What is On Device AI's Browser Agent?

Browser Agent is a Pro feature in On Device AI that lets the app's private AI open a real webpage, click buttons, fill forms, and pull information back for you on Mac, iPad, and iPhone. The browser stays visible the whole time and you can take over whenever you want.

How does the Browser Agent handle logins, CAPTCHAs, and 2FA?

When the agent hits a login screen, CAPTCHA, or two-factor prompt, it pauses and hands the browser to you. You sign in yourself, like you always would, then tap Hand Back to AI and it continues the task. Your password and credentials stay on your device.

Is this a private AI browser tool or a cloud service?

It is fully private. On Device AI runs the AI and the browser on your Apple device. Pages, cookies, and screenshots stay on your machine, unless you've explicitly added a cloud model provider with your own API key.

How is this different from cloud-based browser agents?

Most browser agents send the page you are on to a remote service so a cloud model can read it. On Device AI keeps both the AI and the browser on your Apple device, so nothing about the site you visit is shared with anyone else.

Which Apple devices support the private AI Browser Agent?

Browser Agent is available on Mac, iPad, and iPhone. Browser Agent is a Pro feature; free users see an upgrade prompt the first time it runs.

What can On Device AI's Browser Agent actually do on a webpage?

It can open a page, click buttons and links, type into forms, pick from dropdowns, scroll, go back, wait for content to load, and ask you to take over for logins. When the task is done, it sends a short summary back to your chat.

On Device AI Browser Agent: Private AI Web Automation for Mac & iPad

2026's browser automation problem

A lot of new AI tools promise to browse the web for you. Most of them work the same way under the hood: the page you are on, the cookies in your session, and the site's content all get sent off to a remote service so a cloud AI can read them and decide what to do next.

That's fine for public marketing pages. It gets uncomfortable the moment the site is your email, your company dashboard, your banking portal, or anything behind a login. "Let a cloud service read what's on my screen" is a very different trust decision than "let an app on my own device read it for me."

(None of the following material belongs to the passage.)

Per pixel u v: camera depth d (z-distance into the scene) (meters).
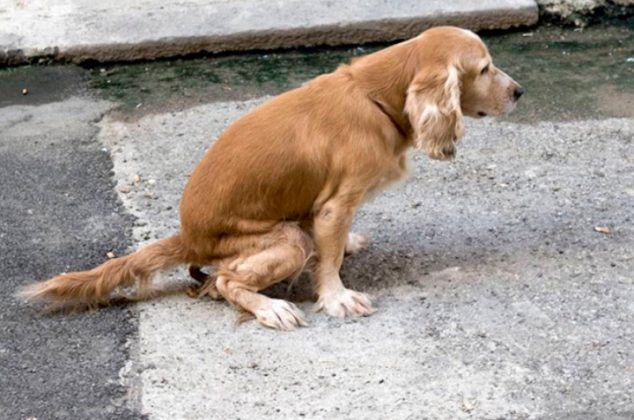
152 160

What On Device AI's Browser Agent does

Ask your On Device AI chat to do something on the web. Open an article and summarize the comments. Pull the prices off a competitor page. Check your team's status dashboard. Fill in a form you've been putting off.

When the task needs a real webpage, the app opens a full-screen browser view. You watch it work. It reads the page, decides what to do next, and takes one small step at a time: click this link, type in this field, pick this option, scroll down, go back. When it has the answer, it closes the loop and hands a short summary back to your chat.

The whole thing runs on your Apple device. There's no separate sign-in, no cloud browser waiting in a data center, no remote copy of the page.

Simple, predictable actions

The agent is deliberately kept to a short list of things a person would do on a webpage:

Click a button or a link
Type into a text field
Pick an option from a dropdown
Scroll the page or scroll to a specific item
Open a URL or go back
Wait a moment for the page to load
Pause and ask you to take over
Stop when the task is done and report back

It cannot run arbitrary code, open extra windows, or start downloads. The short list is what makes the browser feel calm instead of chaotic, and it's also what makes a small, fast, on-device AI a good fit for the job.

Logins, CAPTCHAs, and anything you'd rather do yourself

Most browser agents try to log in on your behalf. They ask for your password, stash it somewhere, and hope nothing breaks. That's exactly the situation a private AI should avoid.

On Device AI does the opposite. When the agent reaches a login screen, a CAPTCHA, a two-factor prompt, or a page you clearly don't want automated, it simply stops and hands the browser to you. A Hand Back to AI button appears. You sign in the normal way, in the same browser window, and tap Hand Back when you're ready. The agent picks up from there.

You can also drop in a short note while you're there: "pick the second result", "skip the popup", "the date format is DD/MM/YYYY". The agent will use that hint on the next step, and it stays scoped to the browser task instead of cluttering your chat.

What you see while it runs

The browser screen isn't a black box. While the agent works:

The live webpage is front and center, the way any browser would look.
A small status panel tells you what the agent is doing right now, in plain language, such as "Clicking the Submit button" or "Waiting for the page to load".
Whatever the agent is about to interact with gets a brief highlight on the page so you can see exactly where it's looking.
A Take Over button is always available if you want to grab the browser yourself.
A Stop button ends the task instantly.
When the task finishes, the final page stays on screen so you can read, scroll, or copy anything you want.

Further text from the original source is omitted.